As things now stand, there are no federal estate taxes for persons dying in 2021, unless their estates are with more than $11.7 MM. Most states, including Oklahoma, have abolished estate taxes. If your estate exceeds $11.7 MM, the federal estate tax is a flat 40%, and you need to visit with a CPA or estate planning lawyer, to discuss this topic further.
Most people like to control their own affairs, which is to say, they do not like the concept of probate. Probate is a court procedure, in effect in the United States, which deals with administration of your property after you die. Sometimes, the costs of probate are very expensive, and sometimes, there are many delays before your estate is distributed to your heirs.
As a means of avoiding probate, many people place property in a trust (but not their IRAs, since that is an income taxable event). A trust is simply a written agreement as to how property will be held while you are alive, and what happens to the property when you die. As Trustee of your trust, you will be in charge of all property placed in a trust until you die (or are mentally incapacitated), and as the creator of your trust, you can change the provisions of a trust with less formality than required to amend a will.
You'll undoubtedly name yourself as trustee of your own trust, but you'll also have to choose one or more successor trustees to handle affairs if you can't.
You may want to name your spouse as successor trustee, if he or she has a good head for business, good. But you'll still need someone else to assume the office of trustee, if you and your spouse both die in a common disaster or accident. The first consideration for selecting a successor trustee is, obviously, the person must be trustworthy, whether the person is a family member, close friend, or professional, such as your accountant, perhaps your lawyer, or even your bank's trust department.
If you'd like to name a relative as successor trustee, but sense there may be too much pressure and quarreling within your family, it's probably a good idea to name an institution or a professional to handle the job. Keep in mind, however, that there is no such thing as a perfect successor trustee, even your bank's trust department.

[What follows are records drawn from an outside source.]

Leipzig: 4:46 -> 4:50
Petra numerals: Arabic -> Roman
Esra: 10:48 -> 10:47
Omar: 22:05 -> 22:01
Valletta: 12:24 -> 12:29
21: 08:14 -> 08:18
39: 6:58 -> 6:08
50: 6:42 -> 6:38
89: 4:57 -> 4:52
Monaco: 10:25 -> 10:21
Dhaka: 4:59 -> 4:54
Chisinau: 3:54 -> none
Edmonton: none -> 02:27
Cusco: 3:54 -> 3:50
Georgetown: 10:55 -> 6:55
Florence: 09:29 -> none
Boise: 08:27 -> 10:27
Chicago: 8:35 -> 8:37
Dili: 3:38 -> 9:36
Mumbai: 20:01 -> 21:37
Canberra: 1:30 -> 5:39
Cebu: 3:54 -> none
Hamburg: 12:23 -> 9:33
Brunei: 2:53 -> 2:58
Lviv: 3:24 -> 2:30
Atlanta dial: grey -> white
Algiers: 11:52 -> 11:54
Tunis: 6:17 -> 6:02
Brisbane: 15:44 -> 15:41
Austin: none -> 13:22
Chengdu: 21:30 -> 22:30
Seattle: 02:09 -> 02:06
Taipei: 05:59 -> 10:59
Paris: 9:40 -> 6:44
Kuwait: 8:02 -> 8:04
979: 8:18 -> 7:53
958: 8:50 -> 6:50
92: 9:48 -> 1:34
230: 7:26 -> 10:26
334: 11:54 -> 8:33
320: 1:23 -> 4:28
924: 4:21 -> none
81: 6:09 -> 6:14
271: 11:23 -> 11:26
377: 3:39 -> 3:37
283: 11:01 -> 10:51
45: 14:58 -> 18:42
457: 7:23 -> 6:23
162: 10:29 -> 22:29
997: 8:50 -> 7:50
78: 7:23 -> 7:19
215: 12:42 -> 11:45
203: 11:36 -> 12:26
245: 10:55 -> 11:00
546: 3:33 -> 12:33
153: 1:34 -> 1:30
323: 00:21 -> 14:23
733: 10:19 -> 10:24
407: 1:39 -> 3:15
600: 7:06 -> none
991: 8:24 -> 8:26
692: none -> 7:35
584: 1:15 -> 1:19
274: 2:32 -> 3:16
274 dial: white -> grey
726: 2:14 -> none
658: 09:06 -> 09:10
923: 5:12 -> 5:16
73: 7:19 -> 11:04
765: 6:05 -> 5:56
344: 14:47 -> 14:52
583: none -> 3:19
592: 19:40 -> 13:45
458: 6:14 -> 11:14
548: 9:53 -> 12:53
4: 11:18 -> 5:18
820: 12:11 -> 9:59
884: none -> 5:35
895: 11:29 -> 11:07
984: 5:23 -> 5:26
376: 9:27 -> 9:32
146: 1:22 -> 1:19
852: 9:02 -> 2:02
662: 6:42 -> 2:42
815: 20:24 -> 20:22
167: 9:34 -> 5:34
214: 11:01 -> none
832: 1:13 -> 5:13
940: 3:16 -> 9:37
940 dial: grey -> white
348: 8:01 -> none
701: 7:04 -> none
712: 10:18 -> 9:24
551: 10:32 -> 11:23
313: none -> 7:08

As a safeguard, the trust should contain a provision that allows you to remove any successor trustee, for whatever reason, and you can name another, when circumstances dictate. Some trusts name a protector, who can fire the trustee you name -- then name another trustee.
After the trust is signed, you should fund it by changing title to property you own to the trust (so the trustees of the trust will own your property. You need professional counseling and help accomplishing this very important task.